A female teacher with the group from a school in Bad Arolsen, a small town in the central state of Hesse, was killed and a male teacher was seriously injured.

Terrorism fears

Frank Vittchen, a witness at the scene, told AFP he was sitting at a fountain nearby when he “heard a big crash and then also saw a person fly through the air”.

The car drove “at high speed onto the pavement and didn’t brake”, he said, with its windows shattering from the impact.

Media reports of the suspect fleeing the scene and a confession letter found in the car had stoked fears the incident may have been a terrorist attack.

However, Berlin interior minister Iris Spranger had on Wednesday said there was no “conclusive evidence of a political act” and the attack seemed to have been “committed by someone suffering from psychological problems”.

Germany has seen several car rammings since the deadly 2016 Christmas market assault, with most carried out by people who were found to have psychological issues.

In December 2020, a German man ploughed his car through a pedestrian shopping street in the southwestern city of Trier, killing four adults and a baby.

Earlier the same year, a German man rammed his car through a carnival procession in the central town of Volkmarsen, injuring dozens of bystanders, including children. He was sentenced to life in jail last year.

In January 2019, another German man injured eight people when he drove into crowds on New Year’s Eve in the western cities of Bottrop and Essen. He was later taken into psychiatric care.

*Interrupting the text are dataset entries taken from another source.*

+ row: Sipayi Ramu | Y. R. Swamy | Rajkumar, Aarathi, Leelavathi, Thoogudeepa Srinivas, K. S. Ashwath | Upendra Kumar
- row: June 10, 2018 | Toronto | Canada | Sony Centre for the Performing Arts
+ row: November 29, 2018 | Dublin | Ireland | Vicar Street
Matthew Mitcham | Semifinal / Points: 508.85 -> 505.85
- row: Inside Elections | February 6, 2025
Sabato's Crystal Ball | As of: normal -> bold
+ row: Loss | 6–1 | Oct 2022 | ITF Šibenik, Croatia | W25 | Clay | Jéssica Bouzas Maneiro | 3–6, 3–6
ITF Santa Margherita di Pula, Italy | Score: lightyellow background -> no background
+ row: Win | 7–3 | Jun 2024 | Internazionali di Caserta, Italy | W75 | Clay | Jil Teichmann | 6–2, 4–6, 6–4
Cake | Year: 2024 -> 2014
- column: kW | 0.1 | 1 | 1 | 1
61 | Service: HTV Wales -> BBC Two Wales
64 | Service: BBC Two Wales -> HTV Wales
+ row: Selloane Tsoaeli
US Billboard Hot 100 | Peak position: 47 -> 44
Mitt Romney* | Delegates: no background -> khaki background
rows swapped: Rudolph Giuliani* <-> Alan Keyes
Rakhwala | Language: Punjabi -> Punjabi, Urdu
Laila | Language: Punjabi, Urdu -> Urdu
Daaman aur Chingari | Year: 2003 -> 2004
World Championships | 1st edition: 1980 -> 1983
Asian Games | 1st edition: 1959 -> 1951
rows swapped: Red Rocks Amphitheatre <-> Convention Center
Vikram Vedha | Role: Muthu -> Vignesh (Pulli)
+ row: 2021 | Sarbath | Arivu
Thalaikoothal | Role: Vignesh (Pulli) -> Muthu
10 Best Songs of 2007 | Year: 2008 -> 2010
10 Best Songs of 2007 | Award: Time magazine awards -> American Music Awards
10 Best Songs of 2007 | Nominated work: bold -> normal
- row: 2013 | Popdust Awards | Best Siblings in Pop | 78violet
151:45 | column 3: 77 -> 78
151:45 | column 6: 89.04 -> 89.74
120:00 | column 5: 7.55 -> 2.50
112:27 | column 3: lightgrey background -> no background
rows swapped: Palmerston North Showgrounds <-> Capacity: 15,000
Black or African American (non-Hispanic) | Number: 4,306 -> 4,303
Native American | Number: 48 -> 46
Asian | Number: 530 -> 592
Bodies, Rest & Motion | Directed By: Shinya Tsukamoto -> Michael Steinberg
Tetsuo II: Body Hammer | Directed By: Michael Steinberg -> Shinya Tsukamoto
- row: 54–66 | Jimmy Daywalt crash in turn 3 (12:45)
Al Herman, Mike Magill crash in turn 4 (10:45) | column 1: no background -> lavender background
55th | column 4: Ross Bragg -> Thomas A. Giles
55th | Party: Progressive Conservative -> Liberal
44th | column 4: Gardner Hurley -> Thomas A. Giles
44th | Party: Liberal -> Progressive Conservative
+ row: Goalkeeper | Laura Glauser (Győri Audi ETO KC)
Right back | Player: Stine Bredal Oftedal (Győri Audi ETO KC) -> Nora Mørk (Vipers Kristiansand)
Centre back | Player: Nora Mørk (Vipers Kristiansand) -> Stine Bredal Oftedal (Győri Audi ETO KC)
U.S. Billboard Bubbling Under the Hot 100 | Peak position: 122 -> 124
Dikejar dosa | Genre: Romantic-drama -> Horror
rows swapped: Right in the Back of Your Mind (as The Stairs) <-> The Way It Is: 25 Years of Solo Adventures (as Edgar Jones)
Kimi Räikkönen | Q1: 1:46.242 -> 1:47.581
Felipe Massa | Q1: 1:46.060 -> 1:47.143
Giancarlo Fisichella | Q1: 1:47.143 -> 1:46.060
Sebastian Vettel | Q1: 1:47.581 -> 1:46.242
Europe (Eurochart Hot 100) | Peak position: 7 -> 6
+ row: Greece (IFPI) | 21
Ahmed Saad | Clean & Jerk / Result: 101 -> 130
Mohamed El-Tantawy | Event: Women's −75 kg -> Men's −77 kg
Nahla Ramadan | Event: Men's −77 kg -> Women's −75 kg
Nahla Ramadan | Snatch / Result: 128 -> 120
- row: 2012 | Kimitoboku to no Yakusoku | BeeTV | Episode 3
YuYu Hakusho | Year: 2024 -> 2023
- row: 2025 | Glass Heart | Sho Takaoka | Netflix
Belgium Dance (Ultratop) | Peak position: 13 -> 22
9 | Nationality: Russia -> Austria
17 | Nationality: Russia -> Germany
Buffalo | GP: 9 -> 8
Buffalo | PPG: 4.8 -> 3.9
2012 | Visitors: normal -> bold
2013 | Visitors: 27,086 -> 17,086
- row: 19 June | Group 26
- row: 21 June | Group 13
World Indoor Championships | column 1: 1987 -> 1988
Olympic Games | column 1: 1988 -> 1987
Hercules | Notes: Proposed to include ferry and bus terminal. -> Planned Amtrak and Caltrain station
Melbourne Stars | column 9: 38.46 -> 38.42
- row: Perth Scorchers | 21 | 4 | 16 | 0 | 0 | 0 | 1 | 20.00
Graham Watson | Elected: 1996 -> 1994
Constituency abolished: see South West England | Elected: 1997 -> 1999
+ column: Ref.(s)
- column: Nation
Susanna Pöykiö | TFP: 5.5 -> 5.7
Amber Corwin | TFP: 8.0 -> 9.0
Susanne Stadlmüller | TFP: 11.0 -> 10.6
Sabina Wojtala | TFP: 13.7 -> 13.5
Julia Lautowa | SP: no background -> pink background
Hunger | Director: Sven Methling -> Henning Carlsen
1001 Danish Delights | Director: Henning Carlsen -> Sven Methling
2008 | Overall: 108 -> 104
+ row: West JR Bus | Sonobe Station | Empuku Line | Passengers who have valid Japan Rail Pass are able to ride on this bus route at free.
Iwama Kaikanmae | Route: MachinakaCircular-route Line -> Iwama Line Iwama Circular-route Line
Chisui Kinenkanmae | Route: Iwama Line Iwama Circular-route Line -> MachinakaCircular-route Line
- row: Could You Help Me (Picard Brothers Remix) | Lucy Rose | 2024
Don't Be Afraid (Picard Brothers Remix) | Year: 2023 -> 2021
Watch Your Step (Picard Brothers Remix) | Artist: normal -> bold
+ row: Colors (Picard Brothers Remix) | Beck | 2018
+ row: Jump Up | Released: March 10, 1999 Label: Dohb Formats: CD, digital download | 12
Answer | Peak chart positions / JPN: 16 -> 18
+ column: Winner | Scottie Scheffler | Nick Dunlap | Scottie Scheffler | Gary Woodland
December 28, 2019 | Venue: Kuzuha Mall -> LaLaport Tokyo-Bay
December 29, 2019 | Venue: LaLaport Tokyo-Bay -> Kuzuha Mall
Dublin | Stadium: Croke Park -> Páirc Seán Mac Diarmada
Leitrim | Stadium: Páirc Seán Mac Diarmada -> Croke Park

In April 2018, a German crashed his van into people seated outside a restaurant in the city of Muenster, killing five before shooting himself dead. Investigators later said he had mental health problems.

During the football World Cup in Germany in 2006, a German man rammed his car into crowds gathered to watch a match at the Brandenburg Gate in Berlin, injuring some 20 people. The driver was later committed to a psychiatric hospital.